If the mask is generated by a simple condition on one array, and you want to apply the effect of that same condition to another array (by masking elements at the same positions), you can simply reuse the boolean condition array directly. This doesn't involve np.ma.getmask().

import numpy as np

# source_array_for_mask and target_array_to_be_masked defined as before
source_array_for_mask = np.array([10, 5, 25, 8, 12, 30])
target_array_to_be_masked = np.array(['A', 'B', 'C', 'D', 'E', 'F'])

# Condition based on source_array_for_mask
condition = (source_array_for_mask > 10)

# Apply this condition to mask source_array_for_mask
masked_source_direct = np.ma.masked_where(condition, source_array_for_mask)
print("Masked source (direct condition):", masked_source_direct)

# ✅ Apply the *same condition array* to mask target_array_to_be_masked
masked_target_direct = np.ma.masked_where(condition, target_array_to_be_masked)
print("Masked target (direct condition):", masked_target_direct)

Output:

Masked source (direct condition): [10 5 -- 8 -- --]
Masked target (direct condition): ['A' 'B' -- 'D' -- --]
note

This is more concise if the goal is simply to use the same boolean conditional outcome on multiple arrays.

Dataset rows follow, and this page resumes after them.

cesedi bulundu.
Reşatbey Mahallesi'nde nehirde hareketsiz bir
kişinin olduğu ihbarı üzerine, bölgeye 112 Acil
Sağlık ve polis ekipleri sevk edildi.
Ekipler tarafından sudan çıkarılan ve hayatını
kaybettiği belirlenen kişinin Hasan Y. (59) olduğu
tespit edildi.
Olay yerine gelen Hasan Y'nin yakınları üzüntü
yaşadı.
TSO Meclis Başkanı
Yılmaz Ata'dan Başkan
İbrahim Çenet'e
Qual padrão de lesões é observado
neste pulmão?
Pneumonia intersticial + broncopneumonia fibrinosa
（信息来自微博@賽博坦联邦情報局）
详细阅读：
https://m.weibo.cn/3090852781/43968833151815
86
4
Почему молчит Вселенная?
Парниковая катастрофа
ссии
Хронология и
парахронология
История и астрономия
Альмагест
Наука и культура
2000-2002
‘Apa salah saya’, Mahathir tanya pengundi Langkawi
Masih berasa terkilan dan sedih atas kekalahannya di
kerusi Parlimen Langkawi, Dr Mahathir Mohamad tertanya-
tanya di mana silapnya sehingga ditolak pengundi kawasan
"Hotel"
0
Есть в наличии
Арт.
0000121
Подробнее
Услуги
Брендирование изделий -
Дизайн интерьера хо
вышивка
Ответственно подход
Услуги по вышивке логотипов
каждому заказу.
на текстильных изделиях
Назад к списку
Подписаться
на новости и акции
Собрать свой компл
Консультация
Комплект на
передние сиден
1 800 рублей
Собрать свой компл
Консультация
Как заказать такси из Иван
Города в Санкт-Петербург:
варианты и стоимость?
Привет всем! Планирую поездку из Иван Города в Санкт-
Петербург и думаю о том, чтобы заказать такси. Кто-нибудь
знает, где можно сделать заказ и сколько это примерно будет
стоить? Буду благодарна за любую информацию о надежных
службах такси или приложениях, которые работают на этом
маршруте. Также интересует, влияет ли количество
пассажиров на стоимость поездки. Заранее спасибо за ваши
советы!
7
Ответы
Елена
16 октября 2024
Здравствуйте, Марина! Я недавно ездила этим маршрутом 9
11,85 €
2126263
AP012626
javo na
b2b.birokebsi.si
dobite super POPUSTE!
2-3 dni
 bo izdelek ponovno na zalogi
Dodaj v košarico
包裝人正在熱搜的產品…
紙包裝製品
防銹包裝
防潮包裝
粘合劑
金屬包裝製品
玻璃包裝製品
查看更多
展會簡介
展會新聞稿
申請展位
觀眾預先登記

Method 1 is more explicit if you are passing around the "mask object" itself.

Applying Masks Between 2D NumPy Arrays

The same principles apply to 2D arrays. The condition and the resulting mask will be 2D.

import numpy as np

array_2d_source = np.array([
[10, 5, 25],
[8, 12, 30]
])
array_2d_target = np.array([
['ValA', 'ValB', 'ValC'],
['ValD', 'ValE', 'ValF']
])

# Condition: elements in array_2d_source > 10
condition_2d = (array_2d_source > 10)
print("2D Condition (array_2d_source > 10):")
print(condition_2d)

# Using Method 1:
masked_source_2d_m1 = np.ma.masked_where(condition_2d, array_2d_source)
extracted_mask_2d = np.ma.getmask(masked_source_2d_m1)
masked_target_2d_m1 = np.ma.masked_where(extracted_mask_2d, array_2d_target)

print("Masked 2D source array (Method 1):")
print(masked_source_2d_m1)
print("Masked 2D target array (Method 1):")
print(masked_target_2d_m1)

# Using Method 2 (direct condition):
masked_target_2d_m2 = np.ma.masked_where(condition_2d, array_2d_target)
print("Masked 2D target array (Method 2 - direct condition):")
print(masked_target_2d_m2) # Same output as masked_target_2d_m1

Output:

2D Condition (array_2d_source > 10):
[[False False True]
[False True True]]
Masked 2D source array (Method 1):
[[10 5 --]
[8 -- --]]
Masked 2D target array (Method 1):
[['ValA' 'ValB' --]
['ValD' -- --]]
Masked 2D target array (Method 2 - direct condition):
[['ValA' 'ValB' --]
['ValD' -- --]]

Conclusion

Applying a mask derived from one NumPy array to another is a powerful technique for synchronized data filtering.

  • The recommended and most explicit method involves:
    1. Creating a boolean condition based on your source array.
    2. Using np.ma.masked_where(condition, source_array) to create an initial masked array.
    3. Extracting the definitive boolean mask with np.ma.getmask(initial_masked_array).
    4. Applying this extracted mask to your target array using np.ma.masked_where(extracted_mask, target_array).
  • A simpler, direct approach is to generate the boolean condition from the source array and use this same condition array directly with np.ma.masked_where() on both the source and target arrays: np.ma.masked_where(condition, target_array).

Both approaches work for 1D and 2D arrays (and higher dimensions), allowing you to maintain consistency when filtering related datasets based on criteria from one of them. Remember to use np.ma.compressed() if you need a 1D array of only the unmasked values.